EXERCISE: In your copy, leave out the pictures and reproduce the listing below exactly.

EXERCISE DATA:
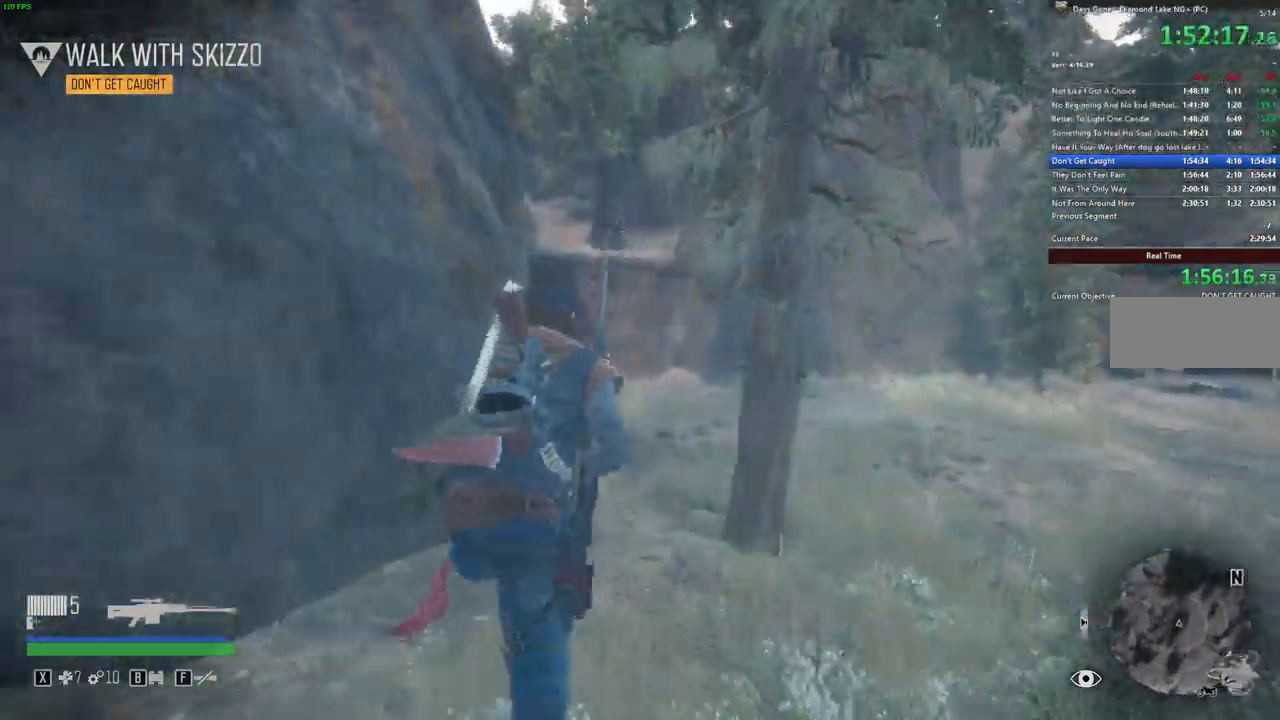
{"keys": ["shift_l", "w"], "mouse": [], "events": [[34, "d", "down"], [134, "d", "up"], [284, "d", "down"], [367, "d", "up"]]}
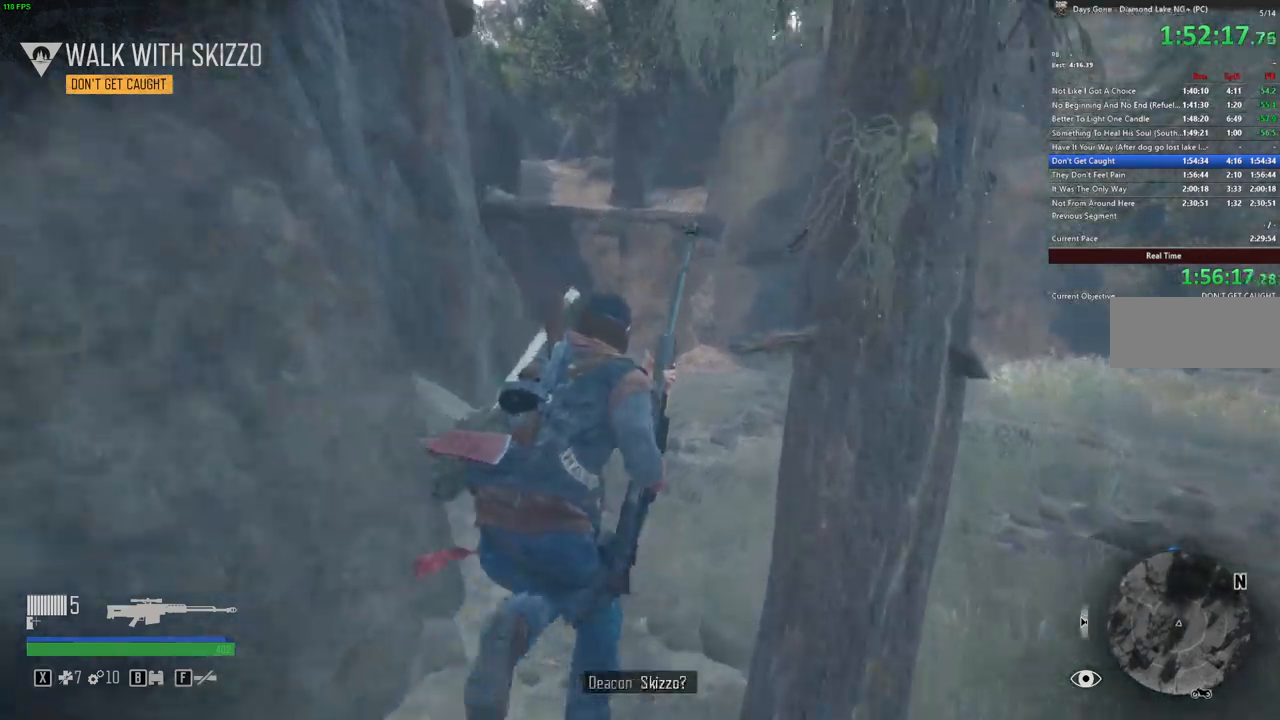
{"keys": ["w"], "mouse": [], "events": [[334, "shift_l", "up"]]}
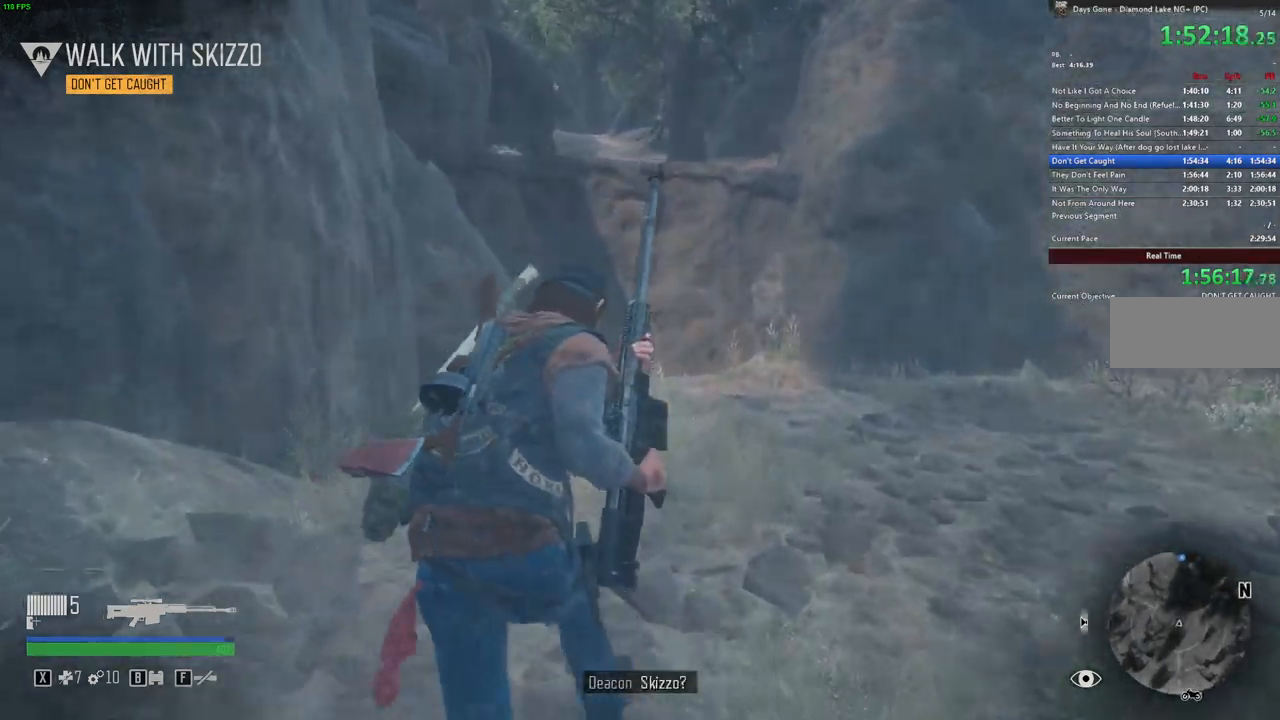
{"keys": ["w"], "mouse": [], "events": []}
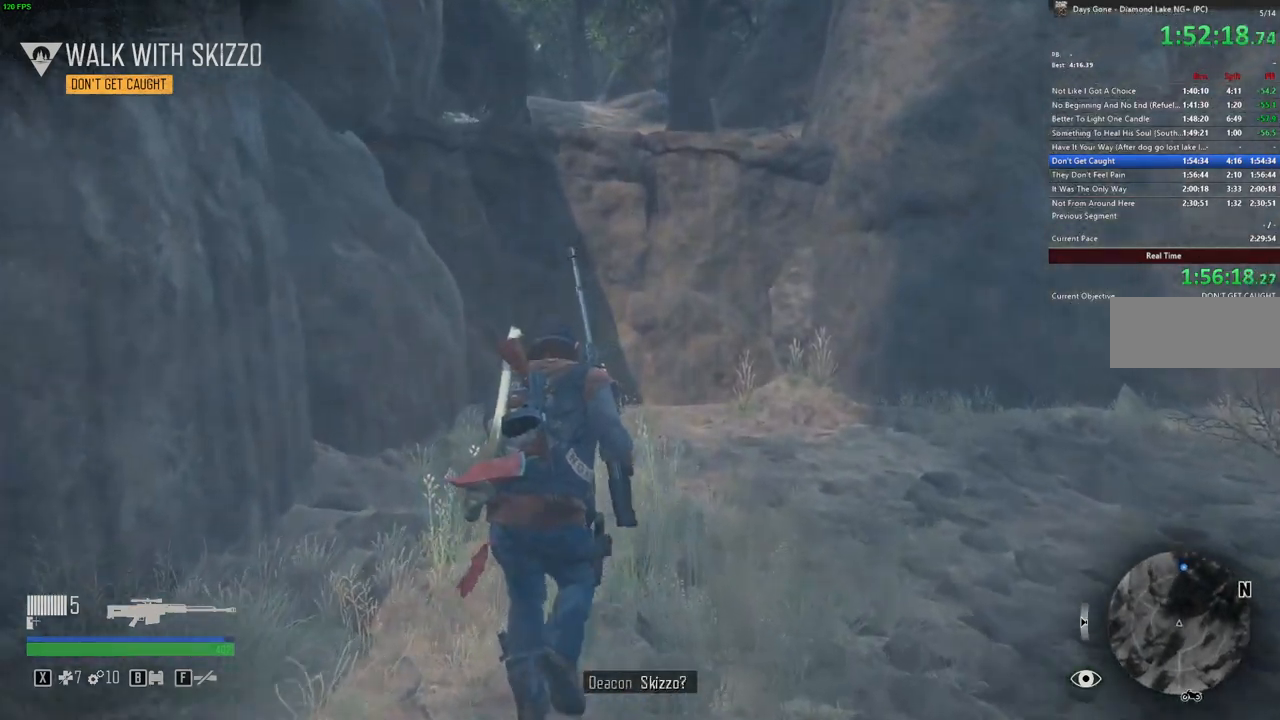
{"keys": ["w"], "mouse": [], "events": [[117, "w", "up"], [434, "w", "down"]]}
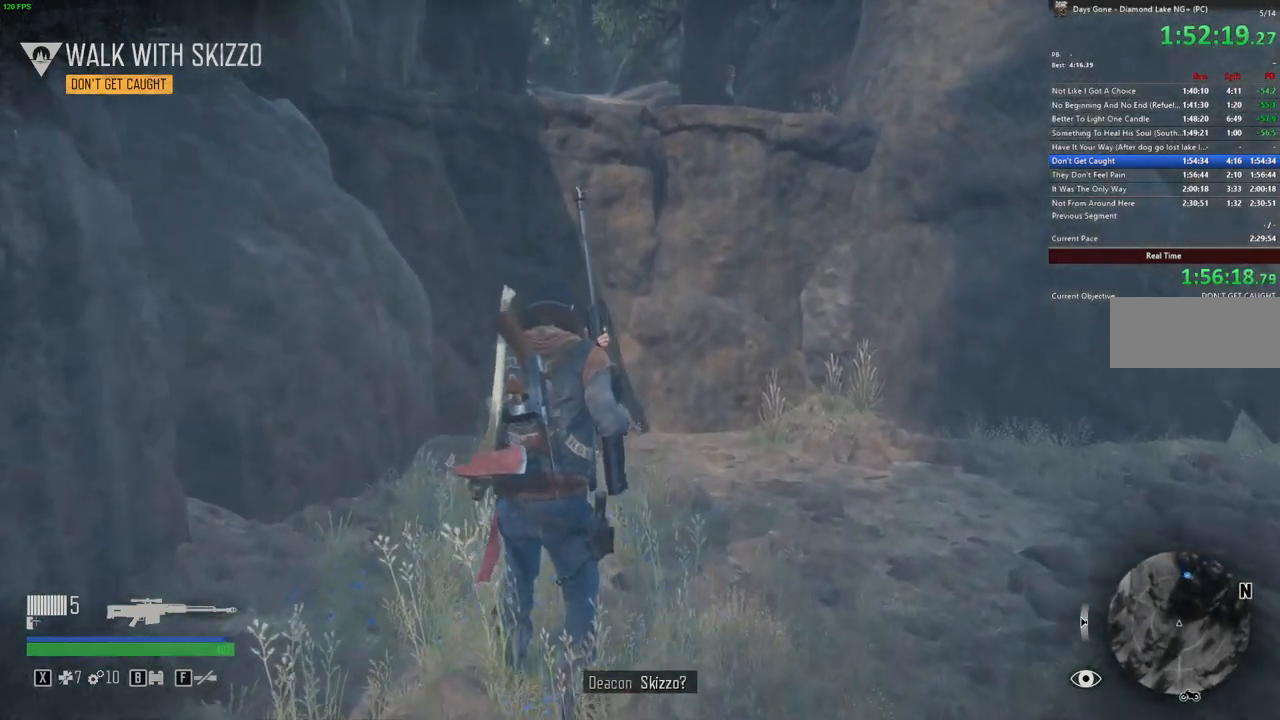
{"keys": [], "mouse": [], "events": [[84, "w", "up"]]}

COMPLETED EXERCISE:
{"keys": ["shift_l", "w"], "mouse": [], "events": [[34, "d", "down"], [134, "d", "up"], [284, "d", "down"], [367, "d", "up"]]}
{"keys": ["w"], "mouse": [], "events": [[334, "shift_l", "up"]]}
{"keys": ["w"], "mouse": [], "events": []}
{"keys": ["w"], "mouse": [], "events": [[117, "w", "up"], [434, "w", "down"]]}
{"keys": [], "mouse": [], "events": [[84, "w", "up"]]}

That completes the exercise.